Je me souviens de mon combat pendant le coma, des images nettes de ce que j'y ai vécu. Vient ensuite la lutte contre les hallucinations alors que je suis tétraparétique, car puisque j'ai le foie en hépatite médicamenteuse et que mes reins ne fonctionnent quasiment plus non plus, mon corps qui ne m'appartient plus est incapable d'éliminer les sédatifs pendant 1 semaine.

Des Transformers sortent de ma cuisse, mon corps part en liquide se coller au plafond, chaque personne qui entre dans la pièce a un visage de grand brûlé, et bien plus encore. Et je ne peux pas parler ni même bouger pour m'exprimer.

Rien ne s'est déroulé comme prévu, que ce soit l'avant, pendant ou l'après, mais c'est ce qui fait que cette aventure est fantastique et qu'elle a donné de l'espoir et fait couler les larmes de chaque personne à qui je l'ai racontée ! 

Mais j'essaie de vous raconter tout cela avec un peu d'humour, puisque c'est le médicament de l'âme, et dans un style léger afin de mieux véhiculer les émotions qu'implique cette aventure.


(Diana et ma famille restent à mon chevet chaque jour et chaque nuit.)

Ce livre relate aussi mon point de vue sur le contexte culturel brésilien, sans enjoliver la réalité.

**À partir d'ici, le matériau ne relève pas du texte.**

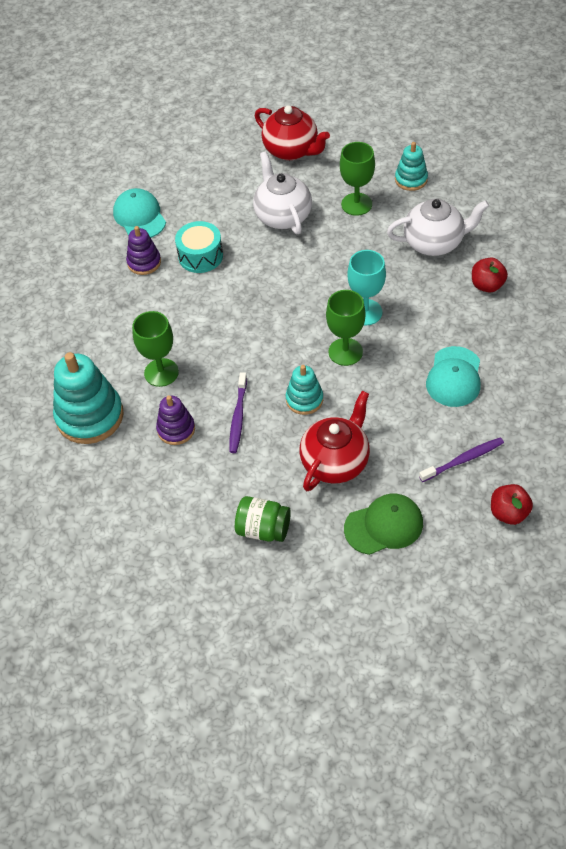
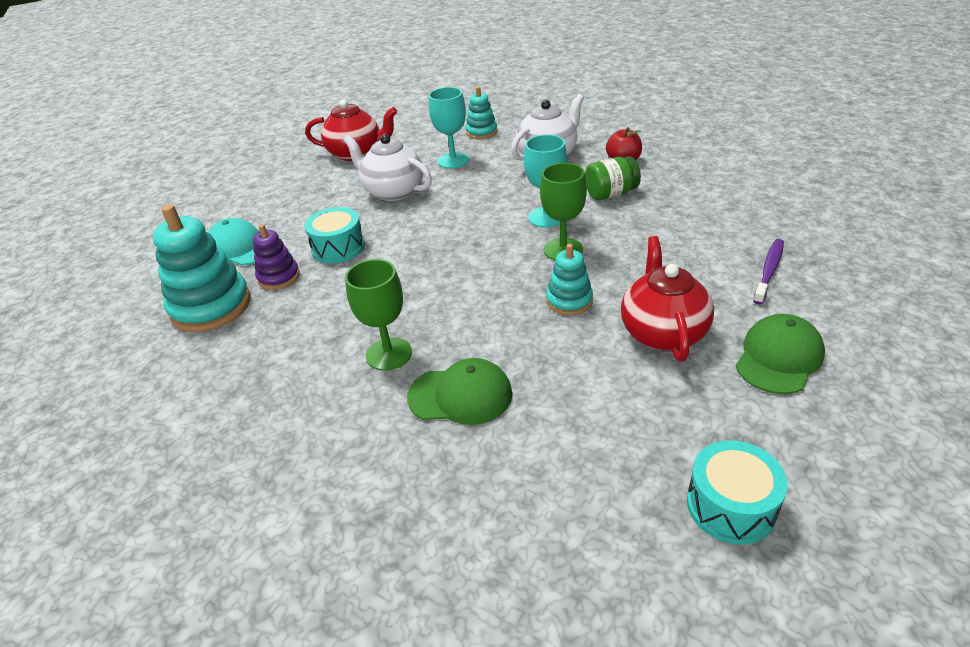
camera: 35 degrees left, 15 degrees down
turquoise stacking toy [53,352,124,444] -> turquoise stacking toy moved to [153,205,251,332]
purple stacking toy [156,395,195,445] -> green cap [407,358,512,425]
purple toothbrush [229,372,247,453] -> none
green jar [235,496,291,542] -> green jar moved to [585,156,641,200]
green goblet [340,142,375,216] -> turquoise goblet [429,87,469,168]
turquoise cap [426,346,481,407] -> none
red apple [491,484,533,525] -> none
none -> turquoise drum [687,440,788,545]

Je me permets cette approche puisque le racisme et les préjugés brésiliens ont failli me coûter la vie car Diana étant belle et noire, accompagnée d'une amie blanche également jolie, le médecin du 1er hôpital public dans lequel nous nous sommes rendus conclut que ce sont des prostituées qui m'ont drogué "pour dépouiller le gringo" et que "cela va redescendre, on ne peut rien faire pour lui". Je parle de la chance que nous avons en France d'avoir un système de santé basé d'une certaine manière sur la solidarité puisqu'entre mon hospitalisation au Brésil et en France, j'en suis à plus de 300 000€ de frais dont au moins 135 000€ pris en charge par la Sécurité Sociale. Je parle également de quelques dysfonctionnements et d'améliorations possibles et de bien d'autres choses...

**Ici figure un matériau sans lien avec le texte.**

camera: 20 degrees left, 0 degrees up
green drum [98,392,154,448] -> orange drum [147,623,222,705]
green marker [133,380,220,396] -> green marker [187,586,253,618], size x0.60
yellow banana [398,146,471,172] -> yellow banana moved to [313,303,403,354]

Ce récit, bien qu'accompagné d'un peu de fantaisie puisque je parle aussi de ma vie amoureuse originale, devrait vous procurer quelques émotions qui poussent à l'introspection, à la réflexion, à la révision de nos valeurs humaines et à l'ouverture de nos esprits vers l'autre et vers notre propre nature.

Malgré mon expérience surnaturelle, plongé pendant un temps dans un autre monde, je vous raconte sans pudeur, puisque de toute façon, on la perd lorsqu'on est à l'hôpital et handicapé... mon aventure bien réelle de manière pragmatique.